I would like to list as fast as possible the second level entries, so I would like to get a1, a2, a5000. I do not want to list all the keys, this will take a lot longer.

I am open to using directly the AWS api, however I have played so far with the right_aws gem in ruby http://rdoc.info/projects/rightscale/right_aws

There are at least two APIs in that gem, I tried using bucket.keys() in the S3 module and incrementally_list_bucket() in the S3Interface module. I can set the prefix and delimiter to list all of l1/a1/*, for example, but I cannot figure out how to list just the first level in l1. There is a :common_prefixes entry in the hash returned by incrementally_list_bucket() but in my test sample it is not filled in.

Is this operation possible with the S3 API?

Thanks!

回答1:

right_aws allows to do this as part of their underlying S3Interface class, but you can create your own method for an easier (and nicer) use. Put this at the top of your code:

module RightAws
  class S3
    class Bucket
      def common_prefixes(prefix, delimiter = '/')
        common_prefixes = []
        @s3.interface.incrementally_list_bucket(@name, { 'prefix' => prefix, 'delimiter' => delimiter }) do |thislist|          
          common_prefixes += thislist[:common_prefixes]
        end
        common_prefixes
      end
    end
  end
end

This adds the common_prefixes method to the RightAws::S3::Bucket class. Now, instead of calling mybucket.keys to fetch the list of keys in your bucket, you can use mybucket.common_prefixes to get an array of common prefixes. In your case:

mybucket.common_prefixes("l1/")
# => ["l1/a1", "l1/a2", ... "l1/a5000"]

I must say I tested it only with a small number of common prefixes; you should check that this works with more than 1000 common prefixes.



回答2:

This thread is quite old but I did run into this issue recently and wanted to assert my 2cents...

It is a hassle and a half (it seems) to cleanly list out folders given a path in an S3 bucket. Most of the current gem wrappers around the S3 API (AWS-SDK official, S3) don't correctly parse the return object (specifically the CommonPrefixes) so it is difficult to get back a list of folders (delimiter nightmares).
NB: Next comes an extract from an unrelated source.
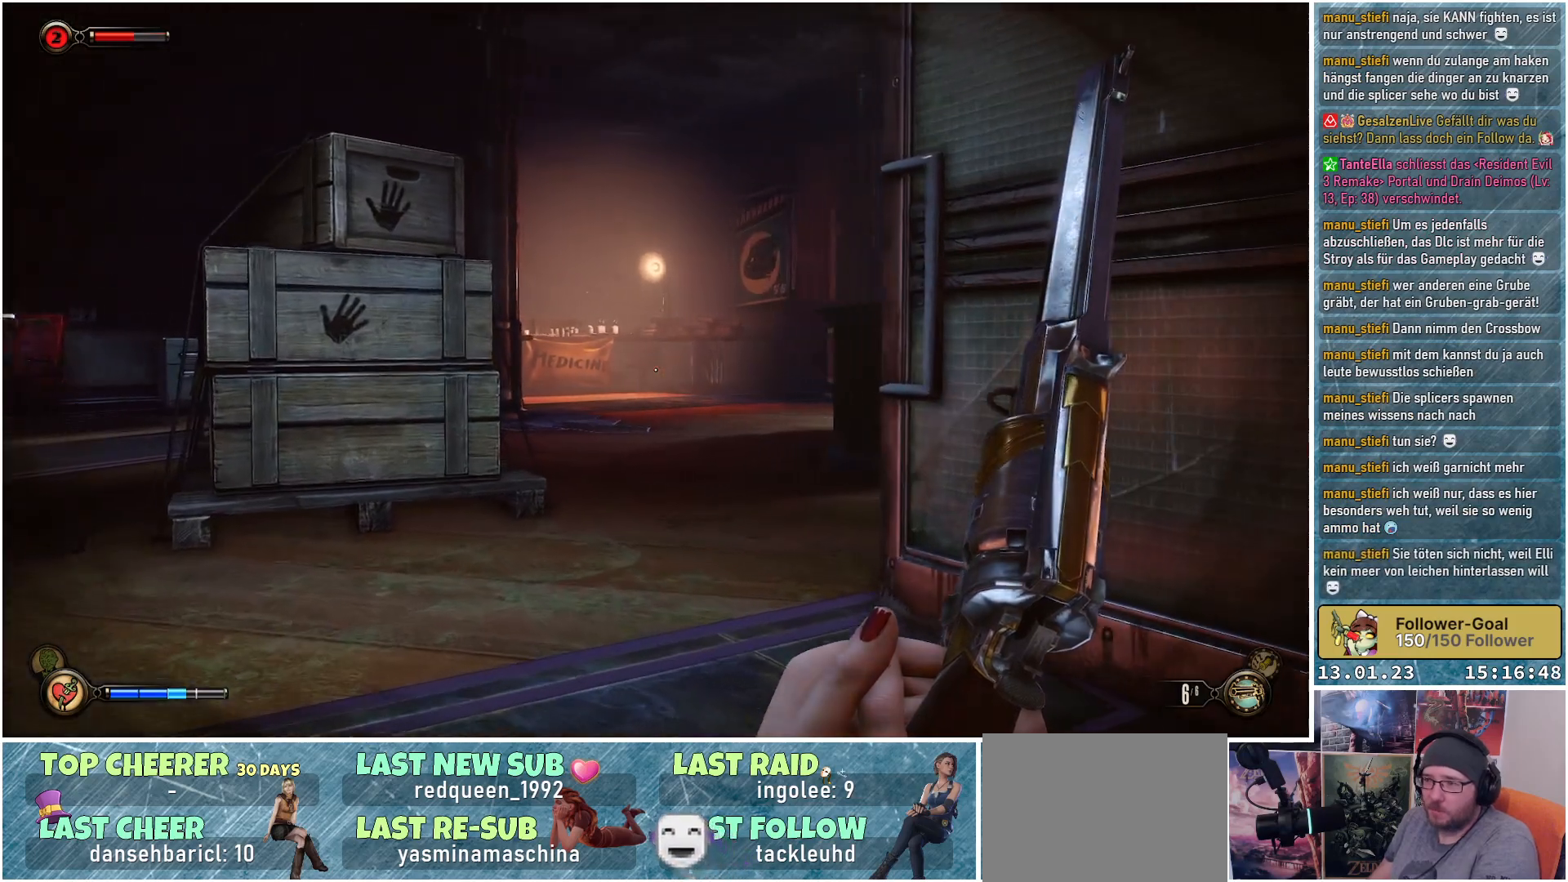
{"buttons": [], "left_stick": "up-left", "right_stick": "right", "events": []}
Here is a quick fix for those using the S3 gem... Sorry it isn't one size fits all but it's the best I wanted to do.

https://github.com/qoobaa/s3/issues/61

Code snippet:

module S3
  class Bucket
    # this method recurses if the response coming back
    # from S3 includes a truncation flag (IsTruncated == 'true')
    # then parses the combined response(s) XML body
    # for CommonPrefixes/Prefix AKA directories
    def directory_list(options = {}, responses = [])
      options = {:delimiter => "/"}.merge(options)
      response = bucket_request(:get, :params => options)

      if is_truncated?(response.body)
        directory_list(options.merge({:marker => next_marker(response.body)}), responses << response.body)
      else
        parse_xml_array(responses + [response.body], options)
      end
    end

    private

    def parse_xml_array(xml_array, options = {}, clean_path = true)
      names = []
      xml_array.each do |xml|
        rexml_document(xml).elements.each("ListBucketResult/CommonPrefixes/Prefix") do |e|
          if clean_path
            names << e.text.gsub((options[:prefix] || ''), '').gsub((options[:delimiter] || ''), '')
          else
            names << e.text
          end
        end
      end
      names
    end

    def next_marker(xml)
      marker = nil
      rexml_document(xml).elements.each("ListBucketResult/NextMarker") {|e| marker ||= e.text }
      if marker.nil?
        raise StandardError
      else
        marker
      end
    end

    def is_truncated?(xml)
      is_truncated = nil
      rexml_document(xml).elements.each("ListBucketResult/IsTruncated") {|e| is_truncated ||= e.text }
      is_truncated == 'true'
    end
  end
end